Alternatively, abortion rights advocates sometimes refer to the entity as an embryo, or more often as a fetus, which is scientifically correct for the stage of the being’s life cycle when abortion occurs. But opponents argue that the use of that language is designed to disconnect from the humanity of the unborn and describe it in cold, clinical terms.
Terminating a pregnancy
One phrase I have often seen is that abortion is a termination of a pregnancy. But that is sidestepping what is actually happening in abortion. If this were the correct definition, then birth would also be considered an abortion, as it terminates the pregnancy as well.
Regardless of a person’s view on the personhood of a fetus, the act of abortion is inarguably the termination of that being’s life, thereby ending the pregnancy. Describing abortion as “terminating the pregnancy” pivots from what the action is directly terminating and shifts the focus to what it is indirectly terminating.
Proponents of abortion choice emphasize that abortion is a fairly routine and safe healthcare procedure. Everyone wants access to healthcare and the freedom to make choices they believe are best for themselves with the guidance of doctors. So this emphasis communicates that abortion is not up for debate as a medical procedure.
But this again obscures the conversation about what the procedure is, and whether it should be allowed. If the fetus has a right to life, then the fact that the procedure takes place in a medical facility relates to the mother’s health does not necessarily factor into whether it is appropriate.
Abortion rights advocates have expressed concern about the term “abortionist” as it has gained a negative connotation. The term is not particularly inaccurate, as we call physicians specialized in optometry as optometrists, gynecology as gynecologists, cardiac issues as cardiologists, etc. It is true, however, that the term has picked up something of a negative connotation, The issue is what to replace the term with— abortion physician seems acceptable, although it could be perceived to add legitimacy to the practice.

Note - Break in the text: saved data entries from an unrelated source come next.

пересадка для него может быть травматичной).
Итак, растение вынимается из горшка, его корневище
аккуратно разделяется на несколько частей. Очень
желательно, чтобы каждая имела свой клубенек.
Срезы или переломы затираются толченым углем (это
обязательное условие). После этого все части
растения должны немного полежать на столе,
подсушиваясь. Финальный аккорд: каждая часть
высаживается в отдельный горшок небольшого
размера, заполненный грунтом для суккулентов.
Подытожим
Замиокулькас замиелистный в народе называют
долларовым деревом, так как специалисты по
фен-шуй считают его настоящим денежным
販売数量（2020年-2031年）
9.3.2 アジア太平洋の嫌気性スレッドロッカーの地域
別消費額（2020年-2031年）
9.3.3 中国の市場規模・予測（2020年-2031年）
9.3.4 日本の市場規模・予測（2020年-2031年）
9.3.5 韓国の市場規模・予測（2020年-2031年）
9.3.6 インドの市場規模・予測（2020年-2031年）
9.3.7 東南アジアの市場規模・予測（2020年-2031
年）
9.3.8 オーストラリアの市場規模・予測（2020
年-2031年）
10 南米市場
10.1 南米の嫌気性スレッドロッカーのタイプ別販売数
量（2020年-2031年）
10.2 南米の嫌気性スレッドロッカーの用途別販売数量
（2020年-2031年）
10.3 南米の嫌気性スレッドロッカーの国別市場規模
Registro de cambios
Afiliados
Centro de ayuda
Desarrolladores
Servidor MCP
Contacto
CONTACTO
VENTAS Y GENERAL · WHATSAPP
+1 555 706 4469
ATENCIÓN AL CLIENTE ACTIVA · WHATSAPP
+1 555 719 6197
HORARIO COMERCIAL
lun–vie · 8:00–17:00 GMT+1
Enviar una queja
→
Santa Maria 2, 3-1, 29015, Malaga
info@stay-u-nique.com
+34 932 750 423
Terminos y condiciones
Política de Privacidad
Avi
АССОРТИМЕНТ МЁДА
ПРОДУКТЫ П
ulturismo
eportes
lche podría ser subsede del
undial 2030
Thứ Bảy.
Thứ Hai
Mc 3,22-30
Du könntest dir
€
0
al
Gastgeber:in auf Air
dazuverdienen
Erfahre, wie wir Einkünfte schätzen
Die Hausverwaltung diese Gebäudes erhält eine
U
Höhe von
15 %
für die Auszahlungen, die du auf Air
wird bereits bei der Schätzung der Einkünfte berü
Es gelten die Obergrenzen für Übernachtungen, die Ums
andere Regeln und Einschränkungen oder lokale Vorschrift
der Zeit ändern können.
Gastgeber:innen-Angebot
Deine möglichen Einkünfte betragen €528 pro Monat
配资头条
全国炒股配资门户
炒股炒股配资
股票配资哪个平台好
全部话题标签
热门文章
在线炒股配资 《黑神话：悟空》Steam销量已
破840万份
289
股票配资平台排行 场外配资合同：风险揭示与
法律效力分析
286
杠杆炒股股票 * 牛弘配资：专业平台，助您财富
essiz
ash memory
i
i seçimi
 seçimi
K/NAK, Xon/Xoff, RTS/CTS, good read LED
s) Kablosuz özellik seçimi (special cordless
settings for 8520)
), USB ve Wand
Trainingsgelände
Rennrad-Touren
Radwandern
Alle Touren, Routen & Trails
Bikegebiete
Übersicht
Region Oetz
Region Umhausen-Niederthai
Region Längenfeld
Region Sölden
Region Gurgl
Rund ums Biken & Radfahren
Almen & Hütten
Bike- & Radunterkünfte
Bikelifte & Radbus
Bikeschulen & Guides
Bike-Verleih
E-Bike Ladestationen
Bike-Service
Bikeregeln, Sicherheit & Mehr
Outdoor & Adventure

There are many real issues at hand in the abortion discussion that are not simple. These are the conversations we have to have in order to make a truly informed decision on how to correctly create policy while simultaneously addressing the many tangential issues that intersect with abortion.
But we can get nowhere if we continue to fall back on unfair language instead of meeting on neutral ground. The language may be good for politics, but it is devastating to the actual arguments.